(7 years, 8 months ago)
Lords ChamberThank you. About 25 years ago, I was a member of the independent Opsahl Commission on the future of Northern Ireland. Through that, I learned a lot about the economic and social problems faced by Northern Ireland and also became acutely aware of how in the rest of Britain these problems, and Northern Ireland, generally were pretty much ignored other than through the lens of the Troubles. Plus ça change, as the noble Baroness, Lady Randerson, already noted.
The noble Lord, Lord Kerslake, quoted from the EU Committee report on UK/Irish relations that the implications of Brexit for Ireland are more profound than they are for any other member state. The report went on to say that the profound issues raised for the island of Ireland are often overlooked on the British side of the Irish Sea. That is why I very much welcome these amendments and believe that there is a role for us to debate them in the context of the Bill. They should not be overlooked by your Lordships’ House. It would be a tragedy if Brexit undermined the Good Friday agreement and the continuing peace process—as many fear it will, despite what the noble Lord, Lord Trimble, said earlier.
At Second Reading I spoke about some of the human rights implications of Brexit, which are especially profound for Northern Ireland, as the Northern Ireland Human Rights Commission and the Irish Human Rights and Equality Commission both underlined. I have just had brought to my attention a speech by a member of the Irish Human Rights and Equality Commission which raises important questions for the Article 50 negotiations. She asked whether human rights and equality could be mainstreamed into European Council guidelines for a withdrawal agreement, pointing out that,
“the EU is founded in its governing Treaties on stated values including equality and human rights”.
She goes on:
“What this could mean in relation to the concrete content of the negotiating guidelines and the withdrawal agreement we don’t know. Questions that have been asked in the European Parliament in relation to the peace process and Brexit have been met with stock answers pending the triggering of Art 50. But it might be important to remember the primordial status of human rights and equality when it comes to questions such as how human rights can be protected for all rights holders in NI, including those holding Irish or dual citizenship under GFA, and what consideration is to be given to provision for cross-border rights in relation to free movement, welfare rights and mobility, etc. Following from Arts 2, 6 and 21, the principles of human rights and equality should be included as core in the negotiating guidelines”.

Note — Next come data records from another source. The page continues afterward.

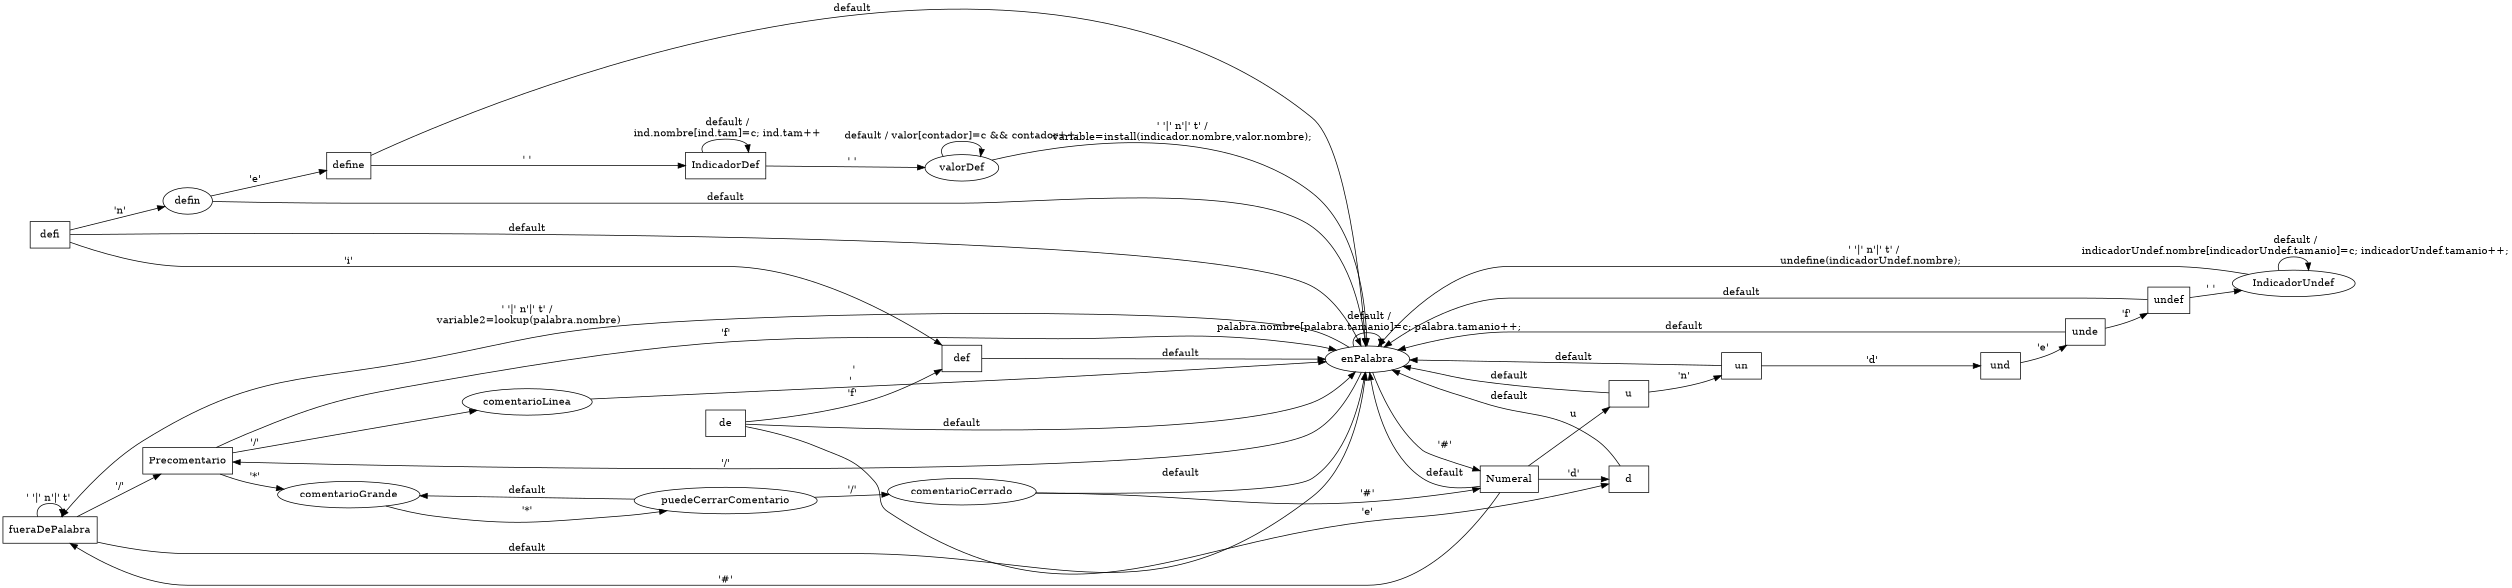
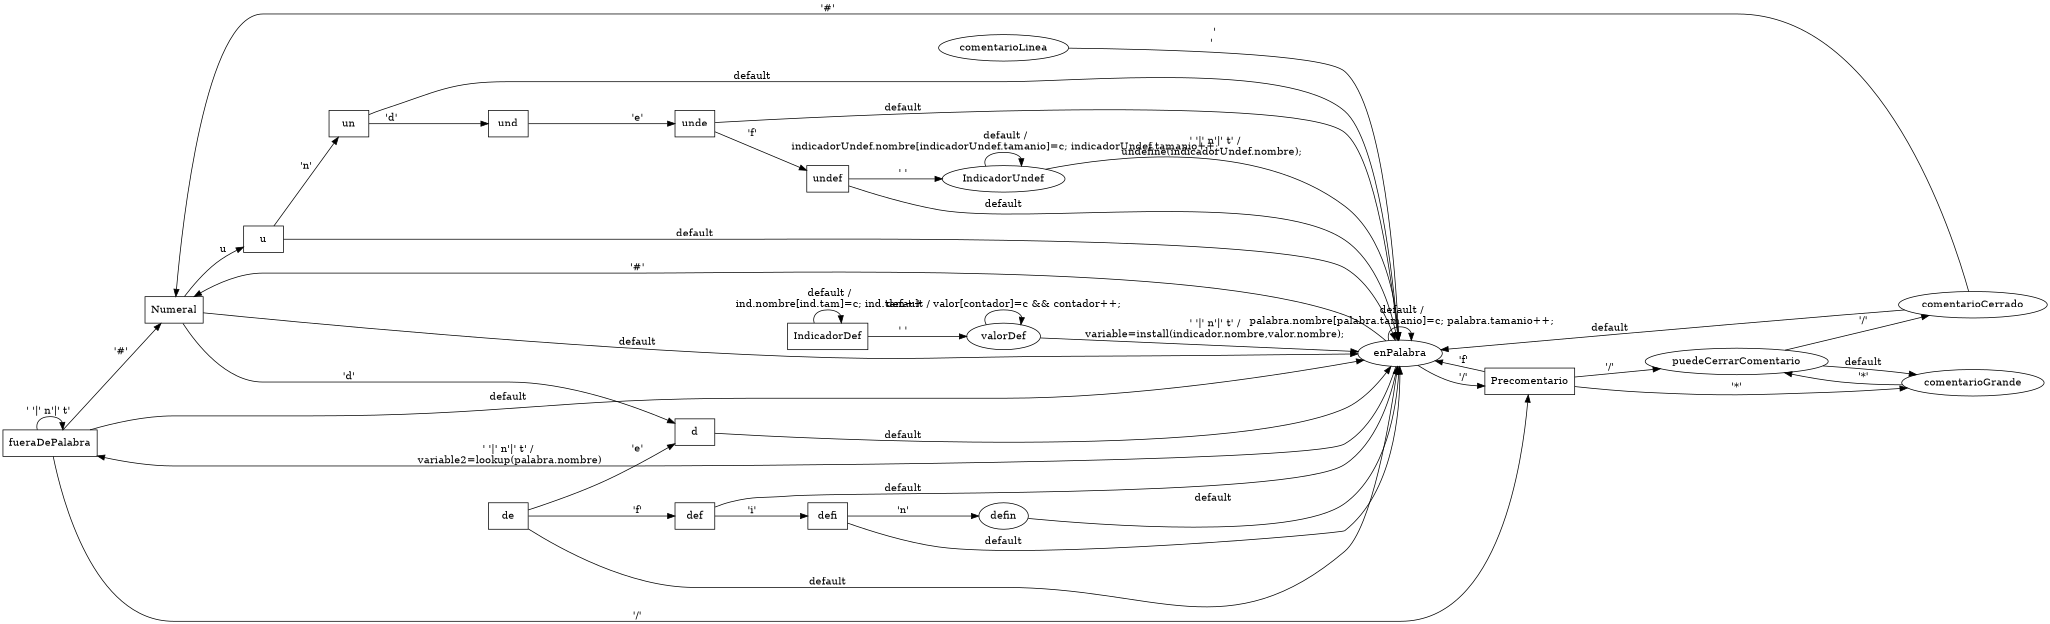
  digraph {
    rankdir=LR
    node [shape=box]
    fueraDePalabra
    Numeral
    Precomentario
    enPalabra [shape=""]
    d
    u
    comentarioLinea [shape=""]
    comentarioGrande [shape=""]
    un
    puedeCerrarComentario [shape=""]
    de
    def
    defi
    defin [shape=ellipse]
-   define
    IndicadorDef
    valorDef [shape=ellipse]
    und
    unde
    undef
    IndicadorUndef [shape=""]
    comentarioCerrado [shape=""]
    fueraDePalabra -> fueraDePalabra [label="' '|'\ n'|'\ t' "]
-   Numeral -> fueraDePalabra [label=" '#' "]
+   fueraDePalabra -> Numeral [label=" '#' "]
    fueraDePalabra -> Precomentario [label=" '/' "]
    fueraDePalabra -> enPalabra [label=" default "]
    Numeral -> enPalabra [label=" default "]
    Numeral -> d [label=" 'd' "]
    Numeral -> u [label=" u "]
    Precomentario -> enPalabra [label=" 'f' "]
-   Precomentario -> comentarioLinea [label=" '/' "]
+   Precomentario -> puedeCerrarComentario [label=" '/' "]
    Precomentario -> comentarioGrande [label=" '*' "]
    enPalabra -> fueraDePalabra [label="' '|'\ n'|'\ t' /\n variable2=lookup(palabra.nombre)"]
    enPalabra -> Numeral [label=" '#' "]
    enPalabra -> Precomentario [label=" '/' "]
    enPalabra -> enPalabra [label=" default /\n palabra.nombre[palabra.tamanio]=c; palabra.tamanio++;"]
    d -> enPalabra [label=" default "]
    u -> enPalabra [label=" default "]
    u -> un [label=" 'n' "]
    comentarioLinea -> enPalabra [label=" '\n' "]
    comentarioGrande -> puedeCerrarComentario [label=" '*' "]
    un -> enPalabra [label=" default "]
    un -> und [label=" 'd' "]
    puedeCerrarComentario -> comentarioGrande [label=" default "]
    puedeCerrarComentario -> comentarioCerrado [label=" '/' "]
    de -> enPalabra [label=" default "]
    de -> d [label=" 'e' "]
    de -> def [label=" 'f' "]
    def -> enPalabra [label=" default "]
-   defi -> def [label=" 'i' "]
+   def -> defi [label=" 'i' "]
    defi -> enPalabra [label=" default "]
    defi -> defin [label=" 'n' "]
    defin -> enPalabra [label=" default "]
-   defin -> define [label=" 'e' "]
-   define -> enPalabra [label=" default "]
-   define -> IndicadorDef [label=" ' ' "]
    IndicadorDef -> IndicadorDef [label=" default /\n ind.nombre[ind.tam]=c; ind.tam++"]
    IndicadorDef -> valorDef [label=" ' ' "]
    valorDef -> enPalabra [label=" ' '|'\ n'|'\ t' /\n variable=install(indicador.nombre,valor.nombre);"]
    valorDef -> valorDef [label=" default / valor[contador]=c && contador++; "]
    und -> unde [label=" 'e' "]
    unde -> enPalabra [label=" default "]
    unde -> undef [label=" 'f' "]
    undef -> enPalabra [label=" default "]
    undef -> IndicadorUndef [label=" ' ' "]
    IndicadorUndef -> enPalabra [label=" ' '|'\ n'|'\ t' /\n undefine(indicadorUndef.nombre);  "]
    IndicadorUndef -> IndicadorUndef [label=" default /\n indicadorUndef.nombre[indicadorUndef.tamanio]=c; indicadorUndef.tamanio++;"]
    comentarioCerrado -> Numeral [label=" '#' "]
    comentarioCerrado -> enPalabra [label=" default "]
  }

So this is important for this Bill when we consider it.
She goes on to say that,
“it is vital that the EU-UK withdrawal agreement expressly protects the Good Friday Agreement. The EC treaty itself is a peace agreement which in its origins in the 1957 treaty resolved to ‘strengthen the safeguards of peace’”—
as the noble Lord, Lord Alderdice, said so eloquently earlier. She said that,
“it can’t be overstated that the exit agreement to be concluded between the EU and the UK must not now undermine the peace that has been achieved in Northern Ireland with such difficulty, perseverance and commitment on all sides. The GFA is founded on a golden thread of respect for human rights and equality. The EU’s external action is … a binding commitment ‘to preserve peace and prevent conflicts’ and the withdrawal agreement must honour this”.
Those are very important words and I would welcome the Minister’s observations on these crucial points regarding human rights generally, and the Good Friday agreement in particular.